Croatia and its government recognize that it is in our best interest, and the region's best interest, that all countries of Southeast Europe work toward the common goal of membership in the European Union and NATO, and in so doing, create a better and brighter future for all our citizens based on our shared values and commitments. Croatia is dedicated to building this common future.

It is wrong and misleading to focus on three or four individual acts and use them to incriminate a country and its entire population, as Ms. Gorin did.

Josip Babic

Washington

The writer is press attach? for Croatia's embassy to the United States.

As a Serbian-American who lost 68 relatives on my mother's side to the genocide of Serbian Orthodox Christians in Nazi-puppet-regime-era Croatia, I thank The Sun from the bottom of my heart for publishing "When will world confront the undead of Croatia?"

Although any reference to the genocide of Serbs, Gypsies and Jews in Croatia during World War II is often criticized by the mainstream Western media as "ancient," in reality, Croatia has never de-Nazified itself or fully rejected this past. War criminals from the Nazi period escaped justice and returned to Croatia 50 years later, guaranteeing that history would repeat itself during the recent wars.

Today, Croatia is Europe's most ethnically and religiously "pure" state.

The fact that Croatia actively denies that the genocide of Serbs took place and will not apologize for the past remains one of the greatest unresolved issues facing the Balkans today.
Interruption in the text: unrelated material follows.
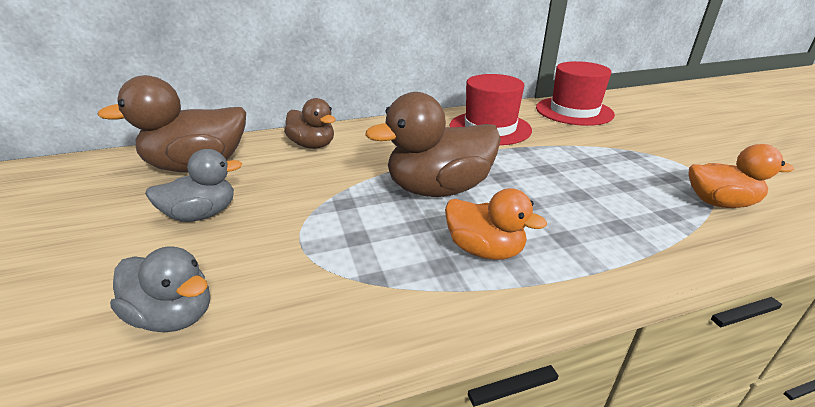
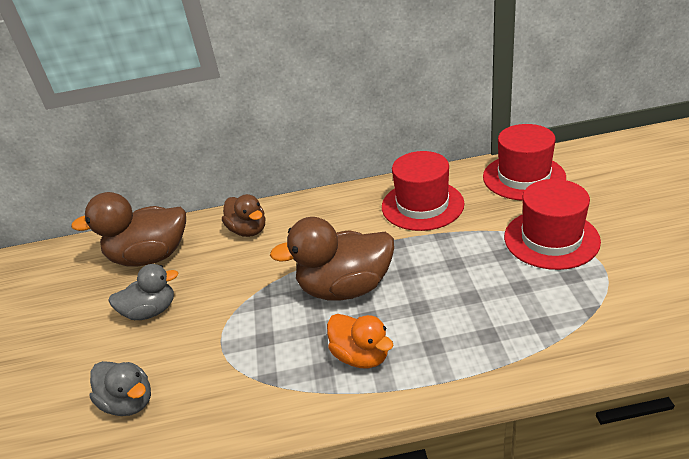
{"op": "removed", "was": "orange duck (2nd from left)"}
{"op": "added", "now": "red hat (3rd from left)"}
Until Croatia confronts the ghosts of its horrible past, there will always be deep instability in the Balkans.

Michael Pravica

Las Vegas

The writer is a representative of the Serbian Unity Congress.

As an American journalist living in the Balkans (and a previous contributor to The Sun), I would like to commend The Sun for running Julia Gorin's very brave and factually impeccable article on Croatia's fascist tendencies.

No doubt the column will not be popular with Croatia's many yes-men.

But what Ms. Gorin said needed to be said: More than a decade after the end of the Yugoslav civil war, the Croatian government and a large segment of its population keep trying to ignore the country's shameful Nazi and neo-Nazi past - a stifling silence that is fascistic in itself.

Nevertheless, Western media and governments have consistently failed to hold the Croats to the same level of accountability as the Serbs or other Balkan actors - perhaps because Croatia, unlike Serbia, has a beautiful Adriatic coastline that wealthy Western retirees have eagerly been buying in recent years.

After all, who would want to compromise the chance of seaside vacation idylls with unpleasant talk of concentration camp excesses, such as those that occurred at the infamous Jasenovac internment camp - the kind of torture and mass murder that shocked even the Nazi German authorities?

Christopher Deliso

Skopje, Macedonia

The writer is director of www.balkanalysis.com.